My morning started with little Miss Maddi feeding our pet fish every toothpick we own.  The fishbowl looked like a cabana with a thatched roof; although our neon blue Beta fish didn’t seem impressed.  Toothpicks floating in a fish bowl is far from a vacation.  Returning from our fun getaway to Florida, I am reminded that although home is the most comfortable place for me to be, it is also the place where I am required to work the hardest.  This hard work does not only relate to maintaining a house and raising two toddlers, it also pertains to the labor involved with grieving and ultimately healing. 

I continue to study our grief.  I went on the internet a couple of weeks
ago and ordered every book I could find on loss relevant to children
and the grieving process.  I called my sister with the ridiculous
total:  $187.24 would buy every piece of literature available.  I made
the strange investment and called it my research.  It seems like a lot
of money to spend on exploration.  But, if this is truly all I can find
on the topic of what my children are walking through; then in
comparison it seems a bit scarce. 

The first book I picked up promised to help my children cope with the
loss of a loved one.  I was anxious to see what trends and traits the
book examined for young children including infants.  For Jordan’s age
group eight whole sentences are written to explain what he may be
dealing with or facing.  Maddi, being younger, gets an entire three
sentences in the book dedicated to her age category. 
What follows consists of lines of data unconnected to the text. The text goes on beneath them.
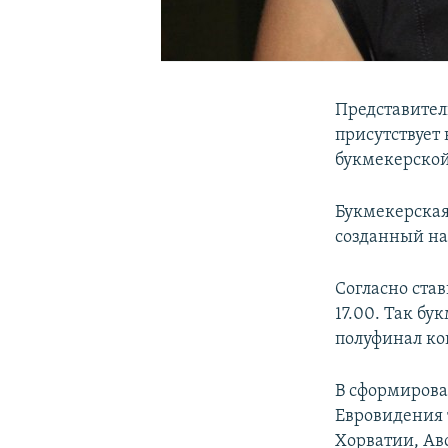
Представител
присутствует 
букмекерской 
Букмекерская
созданный на 
Согласно ста
17.00. Так бу
полуфинал ко
В сформирова
Евровидения 
Хорватии, Ав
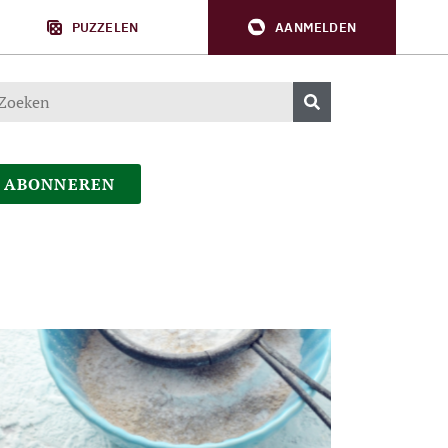
PUZZELEN
AANMELDEN
ABONNEREN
I sank to realize that I may know more than these educated writers.  My
unforeseen education was born from unelected experience rather than a
sought out degree.  My learning curve was set at maximum when my
untraditional university course load was delivered to my doorstep in an
undesired package. 

And so I tried to savor the few sentences devoted to my children’s age
groups, until the book made me angry.  The paperback includes a
section with ideas of what one can do and say to kids about death.  It
encourages the adult to tell the child, “that people usually die when
they are very, very, very, very old.”
  The writers stress the
importance of "using multiple ‘very’s’ to imply that most humans have a
long life and live to an old age.
"  To talk about death "without the ‘very’s’ may be misleading."
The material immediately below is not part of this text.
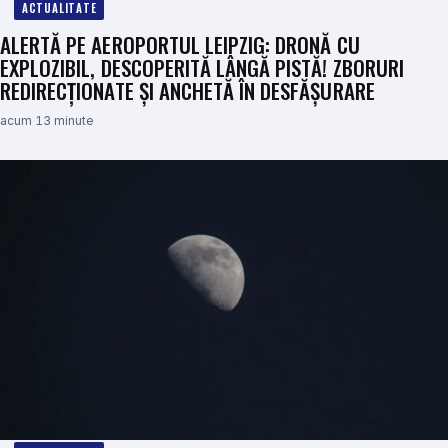
ACTUALITATE
ALERTĂ PE AEROPORTUL LEIPZIG: DRONĂ CU
EXPLOZIBIL, DESCOPERITĂ LÂNGĂ PISTĂ! ZBORURI
REDIRECȚIONATE ȘI ANCHETĂ ÎN DESFĂȘURARE
acum 13 minute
Misleading?  Misleading who?  Misleading a child whose father was killed before either of his children turned two?  I understand that for any toddler, it would not be wise to create fear in them about death.  I can see the importance of stating that most people live long lives to bring a calming effect to the topic.  However, I believe there is also great validity in being honest. 
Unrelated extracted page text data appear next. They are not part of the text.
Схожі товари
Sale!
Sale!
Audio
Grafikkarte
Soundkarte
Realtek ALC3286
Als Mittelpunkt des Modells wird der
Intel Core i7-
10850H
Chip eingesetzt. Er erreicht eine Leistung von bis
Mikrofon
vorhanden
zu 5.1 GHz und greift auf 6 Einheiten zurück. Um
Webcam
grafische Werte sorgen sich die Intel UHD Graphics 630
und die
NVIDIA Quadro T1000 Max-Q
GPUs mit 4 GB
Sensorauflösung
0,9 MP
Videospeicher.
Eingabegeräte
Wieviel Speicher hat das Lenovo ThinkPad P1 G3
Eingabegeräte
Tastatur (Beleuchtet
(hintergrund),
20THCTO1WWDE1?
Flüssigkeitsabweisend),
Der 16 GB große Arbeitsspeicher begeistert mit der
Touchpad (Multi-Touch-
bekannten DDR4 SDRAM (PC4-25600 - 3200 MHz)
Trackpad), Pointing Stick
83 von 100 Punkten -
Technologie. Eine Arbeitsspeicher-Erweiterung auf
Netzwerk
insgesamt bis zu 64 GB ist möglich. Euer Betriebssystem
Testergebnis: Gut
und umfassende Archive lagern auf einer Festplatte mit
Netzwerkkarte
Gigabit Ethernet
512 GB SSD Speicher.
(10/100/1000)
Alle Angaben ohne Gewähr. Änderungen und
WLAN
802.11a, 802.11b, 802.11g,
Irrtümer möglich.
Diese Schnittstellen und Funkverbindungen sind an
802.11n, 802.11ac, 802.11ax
What about being honest?  What about saying that some people die
young?  What about telling my kids that although many live to an old
age, not all people do.  How do I tell them people usually die old,
except for their father?  What if the usual climate of our world was
turned upside down and now our new “usual” condition is to live a life
without dad? 

What if instead of being very, very, very, very old, Shawn was very,
very, very, very young
?  How can that be explained to a young child’s
heart?  How do I explain to them that “most” people live a long life when this wasn’t true for their dad?  And
furthermore how do I explain that the choice for life wasn’t granted
him it was taken?

I am going the honest route.  It may not be the usual scenario, but it
is our truth.  I find no other place to stand except in our story’s own
honesty. I wish I could agree with the book and tell my children that
people usually die very, very, very, very old.  But, I know more than I
wish I knew with this statement and its method of explanation isn’t
always the case.  This isn’t always usual.  Death brings varying
degrees.  Shawn died young.  This is the hurtful, honest truth.

I have not had this discussion with my children, yet.  They are too young to
even verbalize this type of extensive conversation.  But, in time, when
they ask me about death, I am not in a position to hide the truth from
them.  They will look at death one day from many angles and I realize that at their young ages they will know more about the reality of death far before many others.  And above all, they will expect my simple honesty.